How to complete this task: Copy out the data word for word. The images are not part of the copy.

◆ ◆ ◆ ◆ ◆ ◆ ◆

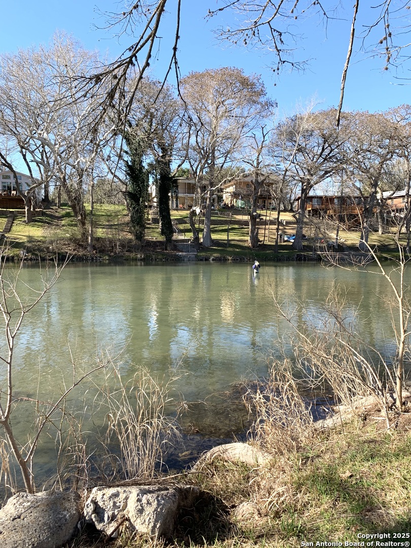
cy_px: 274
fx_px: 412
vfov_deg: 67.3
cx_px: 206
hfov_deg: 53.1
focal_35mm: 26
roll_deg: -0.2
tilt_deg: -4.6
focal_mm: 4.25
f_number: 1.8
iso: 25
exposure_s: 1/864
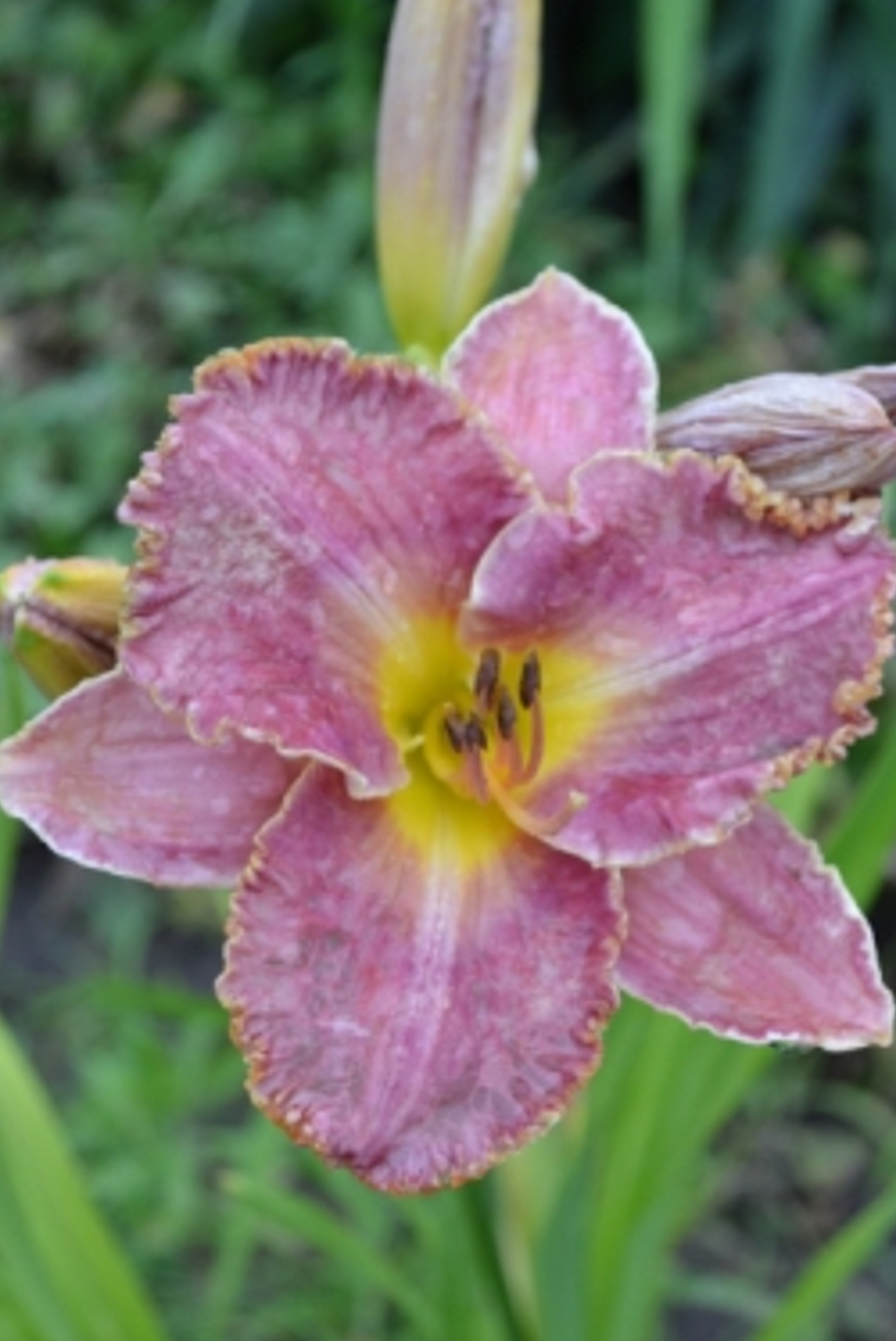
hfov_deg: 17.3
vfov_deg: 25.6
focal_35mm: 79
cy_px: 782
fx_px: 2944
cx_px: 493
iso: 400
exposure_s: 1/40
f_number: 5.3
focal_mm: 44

◆ ◆ ◆ ◆ ◆ ◆ ◆

Task result:
cy_px: 274
fx_px: 412
vfov_deg: 67.3
cx_px: 206
hfov_deg: 53.1
focal_35mm: 26
roll_deg: -0.2
tilt_deg: -4.6
focal_mm: 4.25
f_number: 1.8
iso: 25
exposure_s: 1/864
hfov_deg: 17.3
vfov_deg: 25.6
focal_35mm: 79
cy_px: 782
fx_px: 2944
cx_px: 493
iso: 400
exposure_s: 1/40
f_number: 5.3
focal_mm: 44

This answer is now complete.